* _MATERIAL SHOWN_:

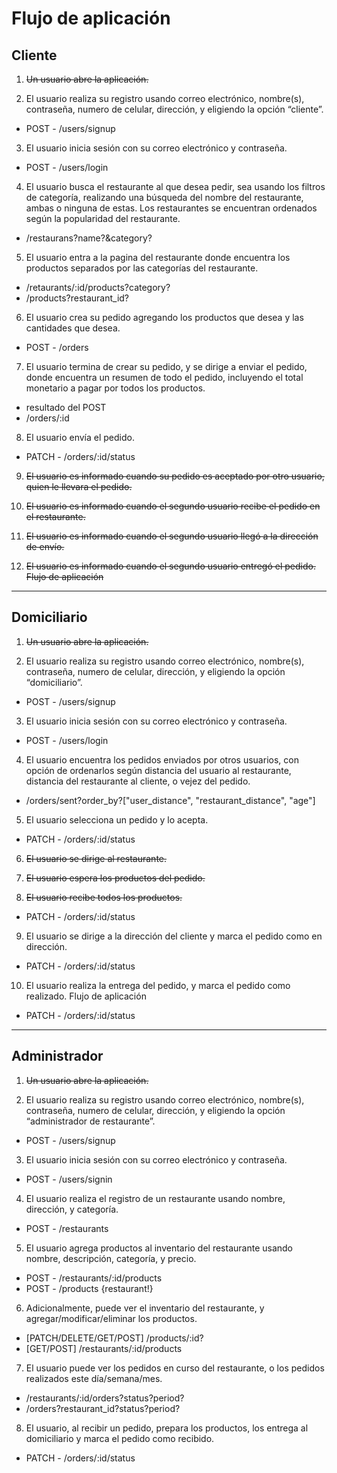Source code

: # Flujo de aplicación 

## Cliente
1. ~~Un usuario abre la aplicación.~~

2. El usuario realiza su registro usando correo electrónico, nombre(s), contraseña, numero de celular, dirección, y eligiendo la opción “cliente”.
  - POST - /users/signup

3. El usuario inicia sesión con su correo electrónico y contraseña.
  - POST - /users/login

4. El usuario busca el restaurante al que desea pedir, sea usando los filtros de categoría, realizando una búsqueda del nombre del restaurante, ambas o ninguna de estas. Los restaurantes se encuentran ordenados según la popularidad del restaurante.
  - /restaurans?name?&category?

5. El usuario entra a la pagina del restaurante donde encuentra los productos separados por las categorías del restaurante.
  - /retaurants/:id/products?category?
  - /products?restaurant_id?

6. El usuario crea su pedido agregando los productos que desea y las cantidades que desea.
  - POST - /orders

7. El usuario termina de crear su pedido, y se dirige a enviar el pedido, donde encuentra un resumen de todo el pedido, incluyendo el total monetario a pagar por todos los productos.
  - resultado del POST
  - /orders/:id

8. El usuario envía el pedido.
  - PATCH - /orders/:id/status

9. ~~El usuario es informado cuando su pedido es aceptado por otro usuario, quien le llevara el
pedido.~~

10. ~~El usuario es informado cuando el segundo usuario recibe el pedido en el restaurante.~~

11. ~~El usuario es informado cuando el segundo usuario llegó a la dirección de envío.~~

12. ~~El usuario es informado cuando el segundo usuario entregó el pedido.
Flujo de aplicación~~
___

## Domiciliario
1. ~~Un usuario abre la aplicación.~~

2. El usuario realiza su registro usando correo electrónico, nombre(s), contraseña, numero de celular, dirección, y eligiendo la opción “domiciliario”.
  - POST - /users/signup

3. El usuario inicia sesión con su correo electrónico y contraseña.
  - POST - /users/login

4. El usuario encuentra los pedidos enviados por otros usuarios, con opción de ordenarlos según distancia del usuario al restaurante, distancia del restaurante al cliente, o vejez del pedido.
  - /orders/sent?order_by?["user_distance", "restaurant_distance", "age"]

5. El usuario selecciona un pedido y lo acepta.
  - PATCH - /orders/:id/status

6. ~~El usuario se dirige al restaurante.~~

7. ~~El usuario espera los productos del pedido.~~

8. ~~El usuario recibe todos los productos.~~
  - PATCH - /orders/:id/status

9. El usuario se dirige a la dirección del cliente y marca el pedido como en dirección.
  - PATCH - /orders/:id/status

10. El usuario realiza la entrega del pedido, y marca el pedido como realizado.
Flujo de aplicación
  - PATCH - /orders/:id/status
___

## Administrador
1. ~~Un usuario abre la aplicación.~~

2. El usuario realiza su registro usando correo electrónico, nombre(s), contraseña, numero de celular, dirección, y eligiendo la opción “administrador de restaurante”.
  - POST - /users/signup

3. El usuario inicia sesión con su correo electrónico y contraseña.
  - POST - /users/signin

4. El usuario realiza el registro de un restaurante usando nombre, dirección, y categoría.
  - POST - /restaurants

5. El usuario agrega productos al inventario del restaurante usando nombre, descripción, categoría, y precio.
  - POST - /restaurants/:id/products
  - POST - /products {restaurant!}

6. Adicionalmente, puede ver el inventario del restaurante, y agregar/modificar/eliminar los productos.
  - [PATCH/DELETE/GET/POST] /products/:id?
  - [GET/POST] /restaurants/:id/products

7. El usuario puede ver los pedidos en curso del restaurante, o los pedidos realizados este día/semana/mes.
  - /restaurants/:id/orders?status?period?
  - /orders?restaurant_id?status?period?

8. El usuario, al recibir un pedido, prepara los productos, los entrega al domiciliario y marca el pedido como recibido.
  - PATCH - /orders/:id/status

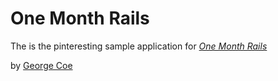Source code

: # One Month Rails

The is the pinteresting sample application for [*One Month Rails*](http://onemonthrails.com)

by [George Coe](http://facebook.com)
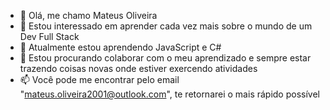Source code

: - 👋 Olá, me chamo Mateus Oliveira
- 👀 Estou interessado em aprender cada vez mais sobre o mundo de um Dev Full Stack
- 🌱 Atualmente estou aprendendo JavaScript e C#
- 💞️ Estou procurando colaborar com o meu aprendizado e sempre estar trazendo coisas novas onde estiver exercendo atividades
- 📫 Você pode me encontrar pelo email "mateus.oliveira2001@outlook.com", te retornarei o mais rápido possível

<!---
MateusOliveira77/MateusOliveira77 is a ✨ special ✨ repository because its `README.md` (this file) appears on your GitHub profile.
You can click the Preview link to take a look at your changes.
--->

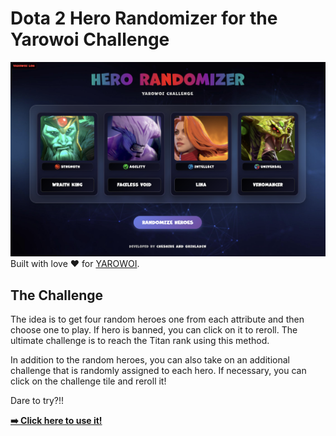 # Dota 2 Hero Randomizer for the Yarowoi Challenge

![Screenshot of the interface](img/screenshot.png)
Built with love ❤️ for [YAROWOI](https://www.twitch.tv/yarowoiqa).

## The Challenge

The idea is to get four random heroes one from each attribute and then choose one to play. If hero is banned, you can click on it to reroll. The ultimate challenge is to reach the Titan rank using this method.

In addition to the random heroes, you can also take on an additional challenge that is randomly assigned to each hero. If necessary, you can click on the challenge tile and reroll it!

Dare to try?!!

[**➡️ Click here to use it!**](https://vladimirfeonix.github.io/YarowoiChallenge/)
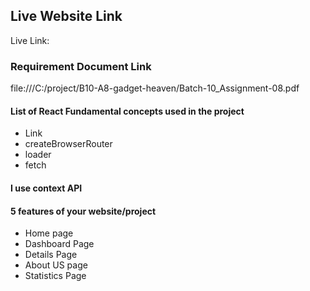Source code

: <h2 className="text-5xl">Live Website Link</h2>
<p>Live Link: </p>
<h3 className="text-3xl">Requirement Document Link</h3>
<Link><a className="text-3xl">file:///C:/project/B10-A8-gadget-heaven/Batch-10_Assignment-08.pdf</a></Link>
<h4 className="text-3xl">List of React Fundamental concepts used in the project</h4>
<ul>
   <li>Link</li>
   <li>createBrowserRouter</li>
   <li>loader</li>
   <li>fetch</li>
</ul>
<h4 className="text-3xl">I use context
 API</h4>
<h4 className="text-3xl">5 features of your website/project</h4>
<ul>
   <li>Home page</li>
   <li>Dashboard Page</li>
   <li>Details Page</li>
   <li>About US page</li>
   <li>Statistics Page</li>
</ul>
* * *
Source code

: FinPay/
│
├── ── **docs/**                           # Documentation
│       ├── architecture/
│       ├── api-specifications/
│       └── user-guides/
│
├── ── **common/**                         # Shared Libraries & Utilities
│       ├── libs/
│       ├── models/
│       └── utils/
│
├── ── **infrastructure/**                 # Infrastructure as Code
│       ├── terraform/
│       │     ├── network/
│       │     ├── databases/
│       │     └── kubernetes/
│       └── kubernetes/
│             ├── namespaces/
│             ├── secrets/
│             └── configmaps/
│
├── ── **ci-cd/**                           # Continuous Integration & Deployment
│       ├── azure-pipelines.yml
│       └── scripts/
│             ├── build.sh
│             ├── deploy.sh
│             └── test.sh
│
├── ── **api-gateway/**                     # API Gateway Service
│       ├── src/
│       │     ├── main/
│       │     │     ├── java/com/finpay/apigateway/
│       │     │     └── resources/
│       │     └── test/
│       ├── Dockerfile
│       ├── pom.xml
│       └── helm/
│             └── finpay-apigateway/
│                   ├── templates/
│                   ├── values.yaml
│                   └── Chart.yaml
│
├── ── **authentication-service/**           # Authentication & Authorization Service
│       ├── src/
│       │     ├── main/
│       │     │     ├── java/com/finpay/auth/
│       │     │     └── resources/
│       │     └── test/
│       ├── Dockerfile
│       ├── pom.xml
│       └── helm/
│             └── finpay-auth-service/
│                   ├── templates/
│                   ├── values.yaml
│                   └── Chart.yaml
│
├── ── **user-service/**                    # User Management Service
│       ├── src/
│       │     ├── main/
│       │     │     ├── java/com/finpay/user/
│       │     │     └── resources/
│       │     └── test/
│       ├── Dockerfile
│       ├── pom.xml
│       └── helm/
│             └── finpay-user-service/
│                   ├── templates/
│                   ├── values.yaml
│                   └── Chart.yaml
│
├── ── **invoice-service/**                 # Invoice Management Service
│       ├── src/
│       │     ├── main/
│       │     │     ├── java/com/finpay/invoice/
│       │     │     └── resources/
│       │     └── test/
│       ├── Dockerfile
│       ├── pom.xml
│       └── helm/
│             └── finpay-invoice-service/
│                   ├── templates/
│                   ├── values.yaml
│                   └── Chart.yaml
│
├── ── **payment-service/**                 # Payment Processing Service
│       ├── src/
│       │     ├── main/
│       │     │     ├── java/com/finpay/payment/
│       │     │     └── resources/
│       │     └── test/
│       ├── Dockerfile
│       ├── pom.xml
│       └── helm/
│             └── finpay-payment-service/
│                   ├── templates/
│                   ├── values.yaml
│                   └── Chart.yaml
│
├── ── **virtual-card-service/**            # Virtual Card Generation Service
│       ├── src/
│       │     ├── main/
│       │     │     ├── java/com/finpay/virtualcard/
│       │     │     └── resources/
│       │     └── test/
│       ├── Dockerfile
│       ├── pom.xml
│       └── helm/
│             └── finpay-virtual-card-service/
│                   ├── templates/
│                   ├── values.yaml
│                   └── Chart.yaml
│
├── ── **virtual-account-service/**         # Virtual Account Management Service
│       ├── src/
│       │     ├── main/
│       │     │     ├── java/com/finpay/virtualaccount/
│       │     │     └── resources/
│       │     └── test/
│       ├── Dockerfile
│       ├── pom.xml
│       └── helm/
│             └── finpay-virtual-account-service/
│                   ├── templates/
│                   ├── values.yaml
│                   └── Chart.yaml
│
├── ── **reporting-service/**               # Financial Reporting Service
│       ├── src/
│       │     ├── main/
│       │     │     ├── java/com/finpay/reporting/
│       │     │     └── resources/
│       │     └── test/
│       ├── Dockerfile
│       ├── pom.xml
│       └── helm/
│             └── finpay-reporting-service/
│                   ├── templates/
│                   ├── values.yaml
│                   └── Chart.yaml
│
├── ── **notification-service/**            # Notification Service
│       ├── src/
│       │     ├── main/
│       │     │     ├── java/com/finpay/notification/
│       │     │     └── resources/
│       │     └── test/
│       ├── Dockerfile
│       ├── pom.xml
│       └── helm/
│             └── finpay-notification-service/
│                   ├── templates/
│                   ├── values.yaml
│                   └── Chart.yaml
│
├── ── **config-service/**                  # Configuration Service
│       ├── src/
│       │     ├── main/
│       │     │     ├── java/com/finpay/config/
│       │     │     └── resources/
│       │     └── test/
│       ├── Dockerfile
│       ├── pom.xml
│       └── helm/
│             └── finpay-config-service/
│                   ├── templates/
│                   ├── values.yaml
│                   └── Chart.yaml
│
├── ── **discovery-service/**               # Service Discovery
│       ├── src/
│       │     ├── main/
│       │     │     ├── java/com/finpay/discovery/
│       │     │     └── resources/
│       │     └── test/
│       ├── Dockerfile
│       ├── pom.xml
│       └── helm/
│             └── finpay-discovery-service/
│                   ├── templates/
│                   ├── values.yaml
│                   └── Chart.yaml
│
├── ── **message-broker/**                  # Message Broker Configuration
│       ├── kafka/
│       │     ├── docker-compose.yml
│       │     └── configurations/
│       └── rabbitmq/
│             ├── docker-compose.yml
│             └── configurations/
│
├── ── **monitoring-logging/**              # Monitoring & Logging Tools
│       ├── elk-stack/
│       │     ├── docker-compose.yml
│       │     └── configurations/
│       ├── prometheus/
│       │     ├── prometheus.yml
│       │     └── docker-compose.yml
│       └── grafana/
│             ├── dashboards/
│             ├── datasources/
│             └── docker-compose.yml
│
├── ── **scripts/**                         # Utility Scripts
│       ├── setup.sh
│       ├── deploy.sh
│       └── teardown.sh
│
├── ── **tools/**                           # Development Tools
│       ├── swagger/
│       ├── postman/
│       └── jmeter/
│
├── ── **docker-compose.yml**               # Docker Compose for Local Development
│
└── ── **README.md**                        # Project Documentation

* _EXERCISE DESCRIPTION_: The lines you need are those containing "opción"; find them in the records and copy them.

* _ANSWER TO THIS EXERCISE_:
2. El usuario realiza su registro usando correo electrónico, nombre(s), contraseña, numero de celular, dirección, y eligiendo la opción “cliente”.
2. El usuario realiza su registro usando correo electrónico, nombre(s), contraseña, numero de celular, dirección, y eligiendo la opción “domiciliario”.
4. El usuario encuentra los pedidos enviados por otros usuarios, con opción de ordenarlos según distancia del usuario al restaurante, distancia del restaurante al cliente, o vejez del pedido.
2. El usuario realiza su registro usando correo electrónico, nombre(s), contraseña, numero de celular, dirección, y eligiendo la opción “administrador de restaurante”.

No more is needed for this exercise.